(Saved data entries)
---------------

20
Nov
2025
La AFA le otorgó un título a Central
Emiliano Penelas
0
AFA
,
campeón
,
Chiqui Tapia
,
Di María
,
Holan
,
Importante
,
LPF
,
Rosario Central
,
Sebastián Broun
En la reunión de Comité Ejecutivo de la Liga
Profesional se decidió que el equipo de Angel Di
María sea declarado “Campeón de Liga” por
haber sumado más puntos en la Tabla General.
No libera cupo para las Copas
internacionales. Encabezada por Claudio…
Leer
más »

---------------

- ABOUT THIS EXERCISE
Convert the text lines from all the records into a JSON list of strings, with one string per line and blank lines left out.

- ANSWER TO THE EXERCISE
[
  "20",
  "Nov",
  "2025",
  "La AFA le otorgó un título a Central",
  "Emiliano Penelas",
  "0",
  "AFA",
  ",",
  "campeón",
  ",",
  "Chiqui Tapia",
  ",",
  "Di María",
  ",",
  "Holan",
  ",",
  "Importante",
  ",",
  "LPF",
  ",",
  "Rosario Central",
  ",",
  "Sebastián Broun",
  "En la reunión de Comité Ejecutivo de la Liga",
  "Profesional se decidió que el equipo de Angel Di",
  "María sea declarado “Campeón de Liga” por",
  "haber sumado más puntos en la Tabla General.",
  "No libera cupo para las Copas",
  "internacionales. Encabezada por Claudio…",
  "Leer",
  "más »"
]